Configure Plane to send the webhook

For each workspace you've added to conductor.d/, in Plane → Workspace settings → Webhooks → Add webhook:

  • URL: https://your-host/<workspace_slug>/webhook (the slug must match the workspace's workspace_slug in conductor.d/<slug>.yaml)
  • Secret: copy the value of webhook_secret from that workspace's YAML
  • Events: at minimum Issue Comment

Save. Plane signs each webhook body with that secret using HMAC-SHA256; Plane Conductor verifies it before doing anything. Each workspace has its own secret — leaks are isolated.


Provisioning bot accounts

Plane Conductor doesn't create user accounts (the public Plane API deliberately can't). The setup command sends invitations; the underlying users have to exist or be allowed to sign up.
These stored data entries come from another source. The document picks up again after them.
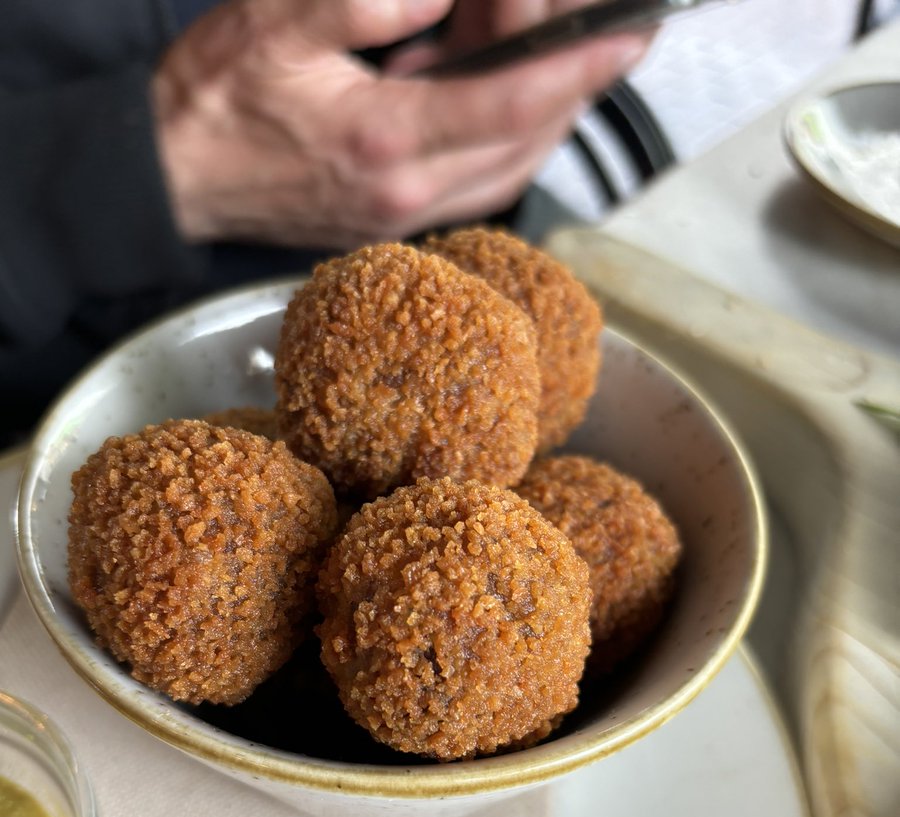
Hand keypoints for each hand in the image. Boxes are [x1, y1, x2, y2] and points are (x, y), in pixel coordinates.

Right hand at [153, 0, 651, 248]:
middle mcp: (408, 193)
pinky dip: (508, 133)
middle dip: (572, 80)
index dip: (577, 67)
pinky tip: (499, 87)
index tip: (630, 34)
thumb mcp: (275, 21)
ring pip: (512, 167)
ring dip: (545, 108)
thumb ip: (365, 2)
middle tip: (594, 21)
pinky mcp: (398, 219)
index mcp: (384, 141)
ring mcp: (406, 214)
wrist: (177, 179)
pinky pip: (481, 180)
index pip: (509, 106)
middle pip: (527, 142)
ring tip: (551, 44)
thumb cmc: (216, 100)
If you're on a self-hosted Plane and need to bootstrap fresh bot accounts in one shot, see the cookbook in docs/internals/ for the signup-then-accept flow we used. Cloud Plane users invite real teammates the normal way.
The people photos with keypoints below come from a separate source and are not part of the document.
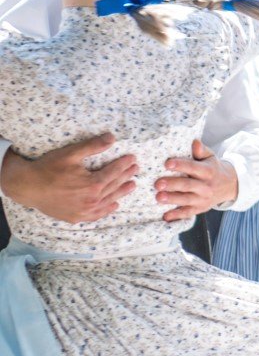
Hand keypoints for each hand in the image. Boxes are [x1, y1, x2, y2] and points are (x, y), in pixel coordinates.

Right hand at [0, 134, 135, 222]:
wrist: (27, 187)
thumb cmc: (48, 168)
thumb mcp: (71, 153)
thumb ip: (93, 146)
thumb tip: (112, 138)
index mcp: (92, 185)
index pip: (114, 172)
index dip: (124, 164)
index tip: (133, 158)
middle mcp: (91, 201)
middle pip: (113, 186)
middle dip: (126, 176)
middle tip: (136, 169)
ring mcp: (84, 212)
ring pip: (108, 201)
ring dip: (121, 192)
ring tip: (132, 185)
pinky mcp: (76, 217)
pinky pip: (96, 215)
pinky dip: (106, 209)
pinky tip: (114, 205)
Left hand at [154, 140, 239, 221]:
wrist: (229, 185)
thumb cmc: (213, 168)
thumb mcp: (210, 157)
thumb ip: (201, 150)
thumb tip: (194, 142)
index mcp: (208, 171)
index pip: (193, 168)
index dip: (181, 165)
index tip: (167, 163)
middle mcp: (206, 186)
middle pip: (188, 185)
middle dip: (173, 184)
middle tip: (158, 183)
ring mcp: (203, 199)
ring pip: (187, 200)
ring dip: (172, 199)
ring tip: (158, 198)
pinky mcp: (200, 208)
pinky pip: (188, 213)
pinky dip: (177, 215)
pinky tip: (166, 216)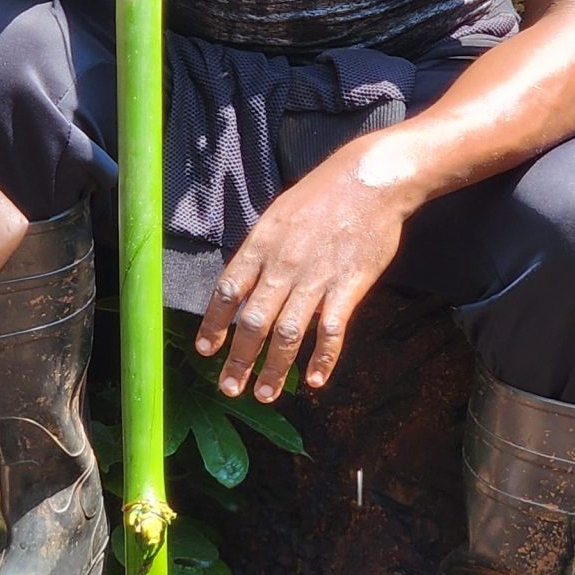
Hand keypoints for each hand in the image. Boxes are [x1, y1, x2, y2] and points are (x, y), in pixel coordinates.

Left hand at [195, 145, 411, 401]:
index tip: (206, 350)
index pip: (227, 291)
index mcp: (261, 244)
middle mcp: (283, 265)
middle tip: (230, 388)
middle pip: (253, 321)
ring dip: (274, 369)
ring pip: (287, 333)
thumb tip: (242, 286)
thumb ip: (260, 251)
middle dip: (239, 359)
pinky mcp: (348, 286)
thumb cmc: (322, 195)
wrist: (369, 180)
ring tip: (264, 394)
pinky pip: (331, 330)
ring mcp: (316, 278)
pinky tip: (315, 380)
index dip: (215, 324)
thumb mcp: (278, 214)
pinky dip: (322, 358)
Verifying everything works

# 1. Service is alive (and lists every loaded workspace).
curl https://your-host/health
# → {"status":"ok","version":"...","workspaces":["qsale","aist"]}

# 2. Mention a configured agent in any Plane issue comment.
# 3. Watch the journal:
journalctl -u plane-conductor -f
# → "POST /qsale/webhook 200"
# → "agent_spawned workspace=qsale nickname=<nick> issue=<uuid>"
# → … (agent works) …
# → "agent_exited workspace=qsale exit_code=0 duration_s=N"

If you don't see the POST coming in: check the Plane webhook delivery log in the UI (it'll show 4xx/5xx if the secret is wrong, the URL is wrong, or the workspace slug doesn't match a file in conductor.d/), and check that your tunnel/proxy is up.